Statistical analysis

Statistical analysis was performed using the unpaired two-tailed t test. P<0.05 (*) and p<0.005 (**) were regarded as statistically significant.

Results

Expression of IFN-γ and IL-17 by intraocular cells during the course of EAU

A panuveitis (inflammation affecting all segments of the eye) was induced by immunization of rats with PDSAg or R14 in CFA. Intraocular cells were isolated during different stages of disease as shown in Fig. 1A/B and C/D, gated for lymphocytes (see Fig. S1) and stained for intracellular cytokines. (Figs. 1 E–H). Immunization with PDSAg-CFA resulted in a monophasic (Fig. 1A), R14-CFA-immunization in relapsing disease (Fig. 1B) according to the clinical uveitis scores.
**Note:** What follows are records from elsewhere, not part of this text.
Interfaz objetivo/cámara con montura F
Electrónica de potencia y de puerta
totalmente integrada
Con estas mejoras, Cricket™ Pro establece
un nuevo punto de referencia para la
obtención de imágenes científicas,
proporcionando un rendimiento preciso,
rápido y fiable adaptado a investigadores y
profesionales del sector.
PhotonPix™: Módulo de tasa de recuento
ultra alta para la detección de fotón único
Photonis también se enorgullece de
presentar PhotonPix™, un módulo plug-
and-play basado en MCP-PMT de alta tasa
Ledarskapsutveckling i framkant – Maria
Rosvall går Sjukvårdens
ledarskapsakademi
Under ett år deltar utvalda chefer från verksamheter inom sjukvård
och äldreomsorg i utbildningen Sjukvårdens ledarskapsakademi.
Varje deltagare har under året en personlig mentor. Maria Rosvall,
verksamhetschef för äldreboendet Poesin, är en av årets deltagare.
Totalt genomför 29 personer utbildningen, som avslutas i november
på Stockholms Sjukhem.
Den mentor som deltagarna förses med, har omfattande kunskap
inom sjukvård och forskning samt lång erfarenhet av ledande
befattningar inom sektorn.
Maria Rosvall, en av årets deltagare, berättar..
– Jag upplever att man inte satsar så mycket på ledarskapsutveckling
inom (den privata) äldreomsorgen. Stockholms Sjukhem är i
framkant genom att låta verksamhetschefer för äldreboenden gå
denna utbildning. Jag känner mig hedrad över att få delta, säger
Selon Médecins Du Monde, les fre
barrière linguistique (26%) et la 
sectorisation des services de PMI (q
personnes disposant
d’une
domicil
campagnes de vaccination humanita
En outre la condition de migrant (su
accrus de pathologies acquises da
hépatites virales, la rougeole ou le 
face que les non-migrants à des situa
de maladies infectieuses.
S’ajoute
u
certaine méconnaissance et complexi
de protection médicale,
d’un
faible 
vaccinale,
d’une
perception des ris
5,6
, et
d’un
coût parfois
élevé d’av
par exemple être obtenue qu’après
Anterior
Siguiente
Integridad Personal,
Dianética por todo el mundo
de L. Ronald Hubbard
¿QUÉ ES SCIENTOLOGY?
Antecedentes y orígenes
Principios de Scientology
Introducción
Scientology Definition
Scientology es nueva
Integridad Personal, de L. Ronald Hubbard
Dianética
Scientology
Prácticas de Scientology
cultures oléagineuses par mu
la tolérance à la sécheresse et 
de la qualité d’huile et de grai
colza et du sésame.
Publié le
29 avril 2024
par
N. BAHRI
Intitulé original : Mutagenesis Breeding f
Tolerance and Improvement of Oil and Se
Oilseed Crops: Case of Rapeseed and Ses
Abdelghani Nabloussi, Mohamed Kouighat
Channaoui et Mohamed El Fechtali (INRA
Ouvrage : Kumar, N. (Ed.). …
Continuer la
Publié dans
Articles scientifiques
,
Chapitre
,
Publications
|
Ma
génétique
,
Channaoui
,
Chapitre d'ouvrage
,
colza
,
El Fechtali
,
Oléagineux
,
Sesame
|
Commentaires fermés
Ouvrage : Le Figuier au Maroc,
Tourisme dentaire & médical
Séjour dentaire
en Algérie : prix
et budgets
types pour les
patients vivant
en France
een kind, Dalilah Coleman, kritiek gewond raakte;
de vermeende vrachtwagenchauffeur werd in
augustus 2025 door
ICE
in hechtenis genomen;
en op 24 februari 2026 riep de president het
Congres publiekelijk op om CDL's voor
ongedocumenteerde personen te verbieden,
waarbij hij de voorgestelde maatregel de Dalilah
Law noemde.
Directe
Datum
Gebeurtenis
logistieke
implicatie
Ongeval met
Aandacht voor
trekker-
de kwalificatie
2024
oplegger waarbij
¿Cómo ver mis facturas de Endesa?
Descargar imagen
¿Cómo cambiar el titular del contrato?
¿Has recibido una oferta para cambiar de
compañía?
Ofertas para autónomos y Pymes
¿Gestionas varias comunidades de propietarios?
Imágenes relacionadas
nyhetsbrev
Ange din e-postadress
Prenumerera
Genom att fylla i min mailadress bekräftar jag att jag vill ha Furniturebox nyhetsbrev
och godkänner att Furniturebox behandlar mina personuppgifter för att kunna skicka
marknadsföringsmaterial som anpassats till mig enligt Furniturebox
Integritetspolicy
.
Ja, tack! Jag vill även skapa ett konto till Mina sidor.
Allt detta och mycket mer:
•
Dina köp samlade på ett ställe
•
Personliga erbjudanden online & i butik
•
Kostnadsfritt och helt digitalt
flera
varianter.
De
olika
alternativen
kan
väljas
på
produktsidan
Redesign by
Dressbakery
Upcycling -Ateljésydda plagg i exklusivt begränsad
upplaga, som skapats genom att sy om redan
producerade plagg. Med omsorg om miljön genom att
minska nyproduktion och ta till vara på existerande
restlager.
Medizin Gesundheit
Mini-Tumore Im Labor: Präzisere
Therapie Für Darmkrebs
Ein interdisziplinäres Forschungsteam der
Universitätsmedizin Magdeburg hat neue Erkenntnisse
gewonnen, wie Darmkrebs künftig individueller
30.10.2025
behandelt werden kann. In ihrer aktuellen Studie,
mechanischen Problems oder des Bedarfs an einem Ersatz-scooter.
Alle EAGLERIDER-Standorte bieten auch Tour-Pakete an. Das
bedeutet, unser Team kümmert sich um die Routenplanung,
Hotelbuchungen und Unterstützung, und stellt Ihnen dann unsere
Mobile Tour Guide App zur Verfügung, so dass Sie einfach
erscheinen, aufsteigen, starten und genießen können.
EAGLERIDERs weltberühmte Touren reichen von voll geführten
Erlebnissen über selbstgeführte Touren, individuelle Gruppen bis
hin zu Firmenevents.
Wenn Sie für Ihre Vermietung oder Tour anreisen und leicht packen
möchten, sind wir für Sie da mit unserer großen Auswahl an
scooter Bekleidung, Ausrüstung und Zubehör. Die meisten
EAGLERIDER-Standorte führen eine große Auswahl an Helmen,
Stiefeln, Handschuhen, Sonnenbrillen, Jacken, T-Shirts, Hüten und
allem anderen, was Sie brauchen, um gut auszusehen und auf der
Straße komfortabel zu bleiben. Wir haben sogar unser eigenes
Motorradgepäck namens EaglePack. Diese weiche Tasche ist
The majority of intraocular lymphocytes were TCR-αβ+ cells, covering 60–80% of the population (Fig. 1E, F). The remaining cells among the “lymphocyte” population are about 2% TCR-γδ+ cells (Fig. 2), about 2–8% CD161+ NK cells (data not shown) and presumably B cells (not tested). We cannot exclude cells of ocular tissues from the population gated as lymphocytes. Only about 1% of CD68+ monocytes/macrophages were detected among the lymphocyte-gated cells (Fig. S1), while the population gated as “macrophages” by forward vs. side scatter still included about 3% TCR-αβ+ cells (Fig. S1B). The macrophage-gated population did not include Foxp3+ or IL-10+ cells and only very few cells expressing IFN-γ or IL-17 (data not shown).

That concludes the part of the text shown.